WHAT YOU WILL DO: Begin with the line holding "right back paw: (952, 1092)" and end with the last line of the records below. Set down exactly those lines and leave out every picture.

Segment Start: GIVEN DATA

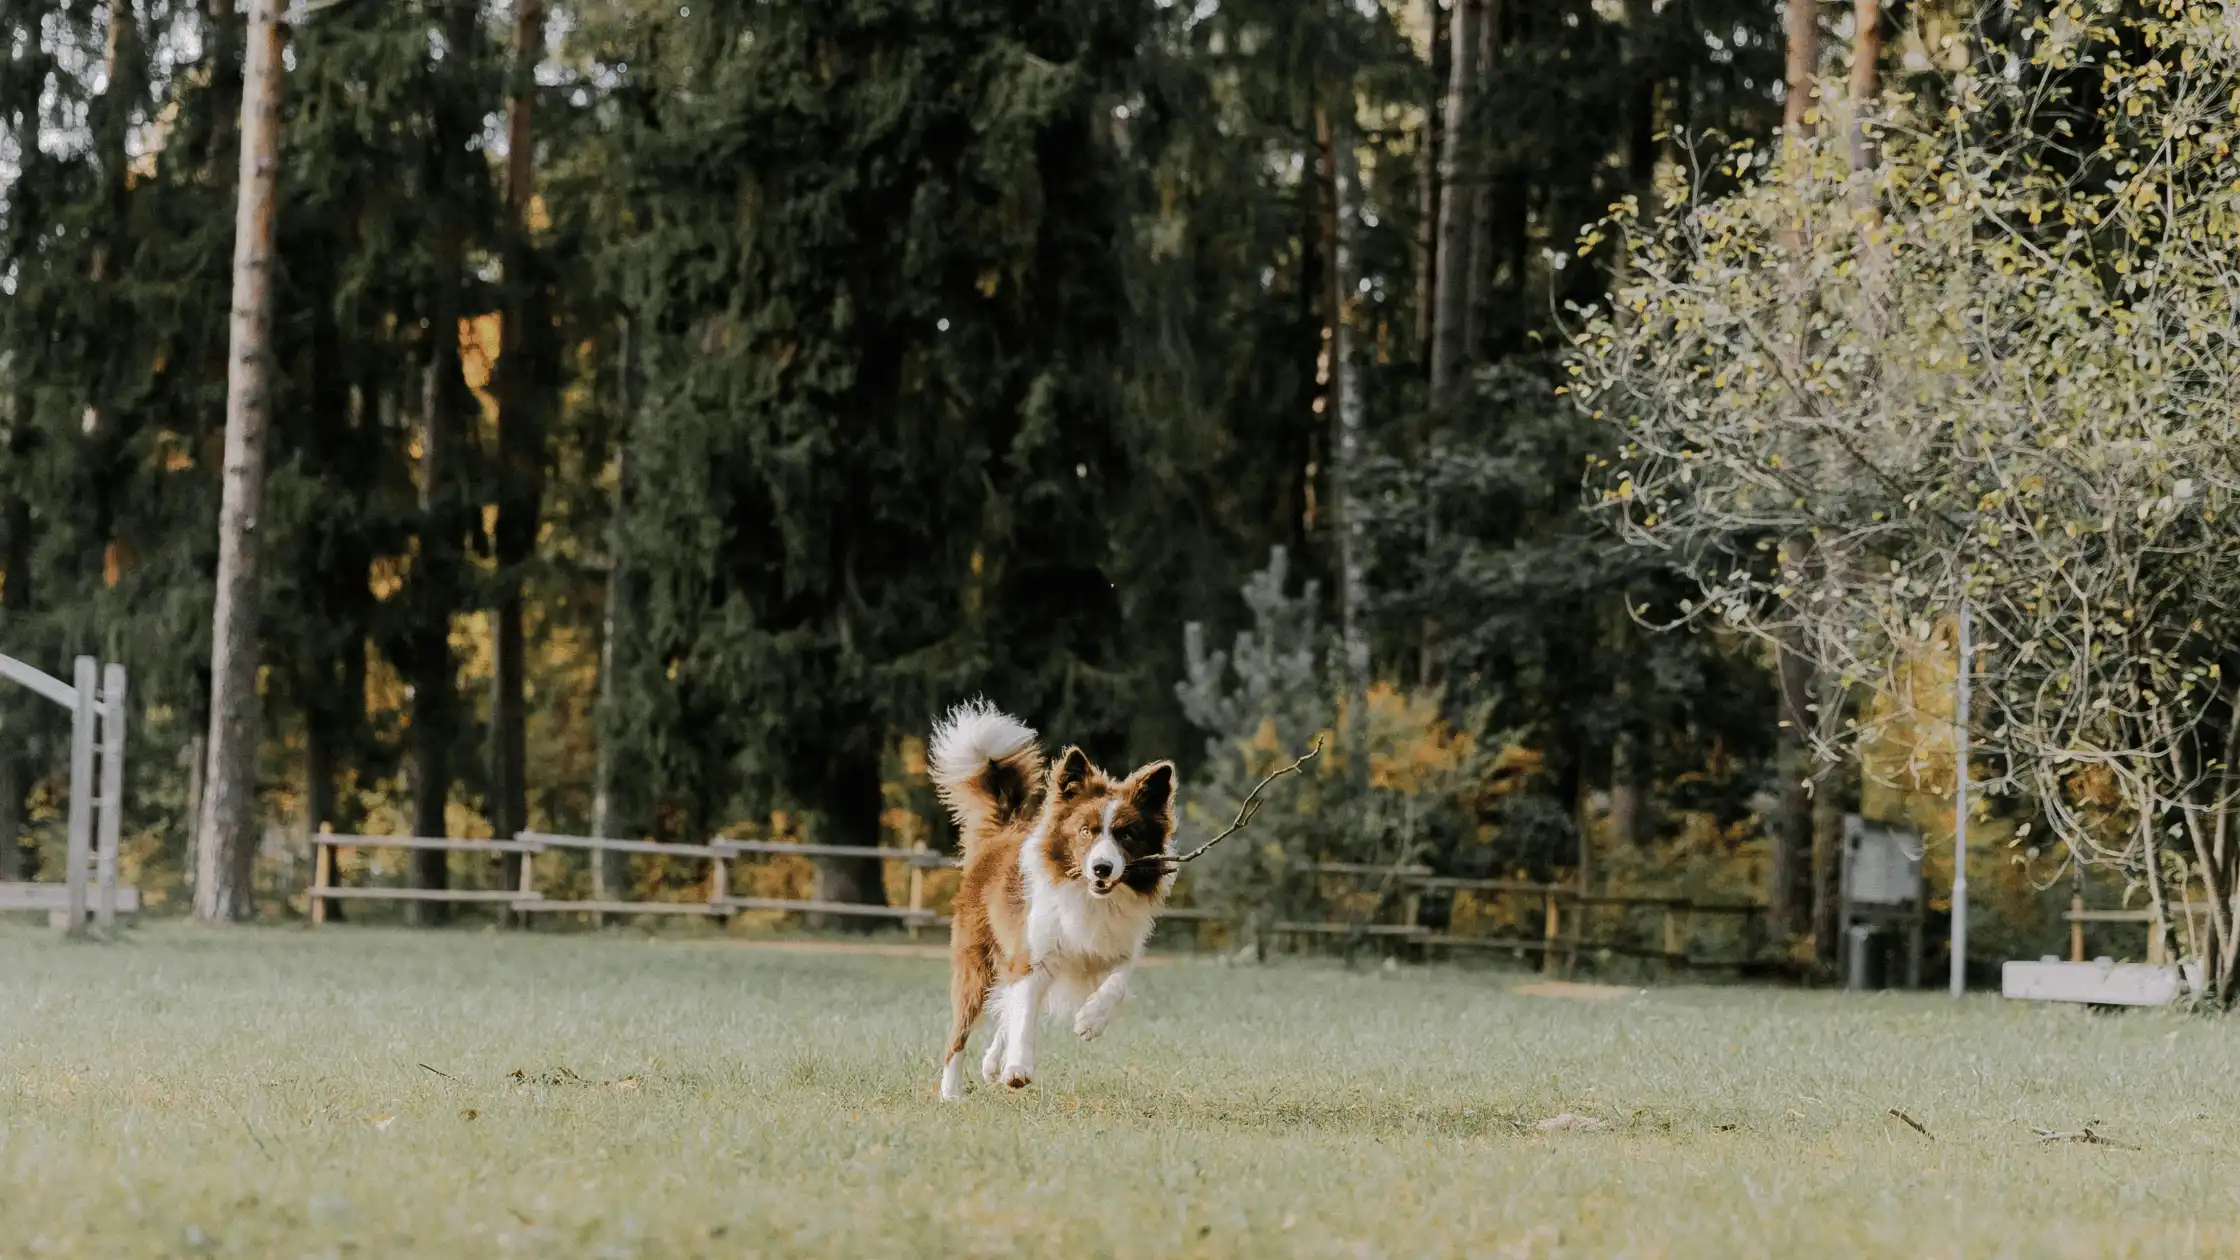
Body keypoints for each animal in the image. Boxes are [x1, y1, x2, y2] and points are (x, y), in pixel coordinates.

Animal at [927, 699, 1182, 1094]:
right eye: (1085, 831)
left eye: (1126, 835)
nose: (1102, 869)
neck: (1091, 898)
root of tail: (1001, 832)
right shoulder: (1035, 956)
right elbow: (1022, 1016)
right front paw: (1017, 1068)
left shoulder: (1120, 944)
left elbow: (1118, 981)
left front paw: (1091, 1020)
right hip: (976, 961)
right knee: (961, 1030)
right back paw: (952, 1092)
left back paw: (991, 1063)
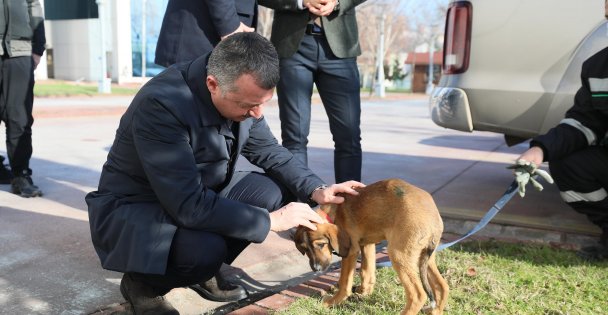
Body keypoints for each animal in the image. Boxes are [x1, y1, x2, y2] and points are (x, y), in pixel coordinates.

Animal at [294, 179, 446, 314]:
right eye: (305, 249)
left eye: (321, 244)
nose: (316, 269)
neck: (334, 211)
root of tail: (434, 218)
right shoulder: (367, 244)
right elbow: (366, 271)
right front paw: (364, 291)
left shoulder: (351, 251)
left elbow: (344, 282)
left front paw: (333, 301)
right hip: (424, 256)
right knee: (442, 285)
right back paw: (434, 311)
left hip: (399, 255)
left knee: (418, 295)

Segment End: GIVEN DATA

TASK ANSWER:
right back paw: (952, 1092)
left back paw: (991, 1063)
Body keypoints for each animal in the image. Boxes are [x1, y1, x2, y2] and points are (x, y), in pixel coordinates.

Animal at [294, 179, 446, 314]:
right eye: (305, 249)
left eye: (321, 244)
nose: (316, 269)
neck: (334, 211)
root of tail: (434, 218)
right shoulder: (367, 244)
right elbow: (366, 271)
right front paw: (364, 291)
left shoulder: (351, 251)
left elbow: (344, 282)
left front paw: (333, 301)
right hip: (424, 256)
right knee: (442, 285)
right back paw: (434, 311)
left hip: (399, 255)
left knee: (418, 295)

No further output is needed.